# Moving to HK in January



## CandaceY (Apr 14, 2012)

Hello my husband and I are moving to HK in January 2013. We are looking at a few different areas and apartments. Can anyone tell me about the apartment building called "Mount Beacon" in Kowloon Tong? Any information about the location and building would be VERY appreciated. 

Thanks
C


----------



## dunmovin (Dec 19, 2008)

CandaceY said:


> Hello my husband and I are moving to HK in January 2013. We are looking at a few different areas and apartments. Can anyone tell me about the apartment building called "Mount Beacon" in Kowloon Tong? Any information about the location and building would be VERY appreciated.
> 
> Thanks
> C


I may be wrong, (I left HK 4years ago and lived in the area {Yau Yat Tsuen}) but I remember a building under construction at the time, so I can't comment on the building. Mount beacon comes from Beacon Hill. If it is where I think it is, it is within easy walking distance to Festival Walk shopping mall and the MTR. 

Downside: it's very close to a major highway(route to airport) and traffic noise.

Upside : close to transport (10 mins on the MTR will get you to HK island central, we managed 25 mins from our place to Kwun Tong or 30 mins by taxi,which was far more comfortable), shopping(desinger stores, restaurants, at least one supermarket with a good selection of "familiar foods,", ice rink and multiplex cinema) and easy access to nice walks word of warning: if you decide to walk over Beacon Hill to Sha Tin...... don't. Barring traffic, it a nice quiet area.

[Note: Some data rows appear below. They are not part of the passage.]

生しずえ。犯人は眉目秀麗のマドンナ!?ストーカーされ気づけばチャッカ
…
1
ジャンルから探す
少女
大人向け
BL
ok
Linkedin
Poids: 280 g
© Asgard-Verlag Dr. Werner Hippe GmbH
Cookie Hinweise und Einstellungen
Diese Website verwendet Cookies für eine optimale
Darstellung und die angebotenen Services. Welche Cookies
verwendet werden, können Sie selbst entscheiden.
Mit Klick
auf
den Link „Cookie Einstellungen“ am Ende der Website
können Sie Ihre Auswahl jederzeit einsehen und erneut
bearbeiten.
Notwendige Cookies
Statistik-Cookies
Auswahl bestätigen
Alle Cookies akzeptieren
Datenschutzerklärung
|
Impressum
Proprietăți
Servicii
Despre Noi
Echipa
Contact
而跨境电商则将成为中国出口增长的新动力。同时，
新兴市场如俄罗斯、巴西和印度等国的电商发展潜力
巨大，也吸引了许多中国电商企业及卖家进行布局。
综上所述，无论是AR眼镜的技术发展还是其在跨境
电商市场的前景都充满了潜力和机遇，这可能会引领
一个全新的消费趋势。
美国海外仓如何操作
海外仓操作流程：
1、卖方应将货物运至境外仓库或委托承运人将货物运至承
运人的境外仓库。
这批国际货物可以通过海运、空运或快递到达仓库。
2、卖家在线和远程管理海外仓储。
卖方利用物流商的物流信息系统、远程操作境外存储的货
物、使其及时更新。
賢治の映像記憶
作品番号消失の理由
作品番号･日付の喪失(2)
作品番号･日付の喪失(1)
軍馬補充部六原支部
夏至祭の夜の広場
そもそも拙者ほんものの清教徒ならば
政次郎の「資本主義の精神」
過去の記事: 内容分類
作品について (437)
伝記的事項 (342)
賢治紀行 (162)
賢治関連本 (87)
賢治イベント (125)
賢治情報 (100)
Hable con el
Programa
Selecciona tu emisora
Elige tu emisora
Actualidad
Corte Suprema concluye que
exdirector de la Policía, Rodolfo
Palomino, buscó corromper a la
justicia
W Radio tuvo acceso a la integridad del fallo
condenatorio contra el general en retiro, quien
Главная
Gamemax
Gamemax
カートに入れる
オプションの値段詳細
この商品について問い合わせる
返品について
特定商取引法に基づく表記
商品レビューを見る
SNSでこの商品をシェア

I imagine the property will be expensive

Having just checked google maps, it is close to wher I thought it was


----------



## JWilliamson (May 31, 2010)

Kowloon Tong is a nicer part of the Hong Kong area but it aint really in Hong Kong. It is close to Hong Kong like 40 mins Minimum (By Train, TR) away from Hong Kong Island.


----------



## patsiu (Apr 16, 2012)

*I can answer your question*



CandaceY said:


> Hello my husband and I are moving to HK in January 2013. We are looking at a few different areas and apartments. Can anyone tell me about the apartment building called "Mount Beacon" in Kowloon Tong? Any information about the location and building would be VERY appreciated.
> 
> Thanks
> C


i am actually going to play basketball there tonight. If you would like to live in a much quiter and comfortable place. You should check out Caldecott Hill, caldecott road. it is also very close to beacon hill mount.


----------



## CandaceY (Apr 14, 2012)

Thanks everyone for the information. Wow so it is 40 minutes away for HK island on the MTR? I think that we should re-consider this location. 

Through my husbands job our accommodation is covered and they had suggested this building. I just want to make sure that I have enough to keep me busy throughout the days and it's a safe area. I think that I would prefer a less crowded area because moving from Canada I might be overwhelmed living on HK island. 

Thanks again!


----------



## JWilliamson (May 31, 2010)

Well if you move onto Hong Kong Island it will be much more crowded no grass and fields to walk on except one big park and more polluted. kowloon Tong has many of the wealthy living there and there are many huge houses over 5,000 sq ft there. Also university and a top nothch mall with a ICE SKATING RING!!!


----------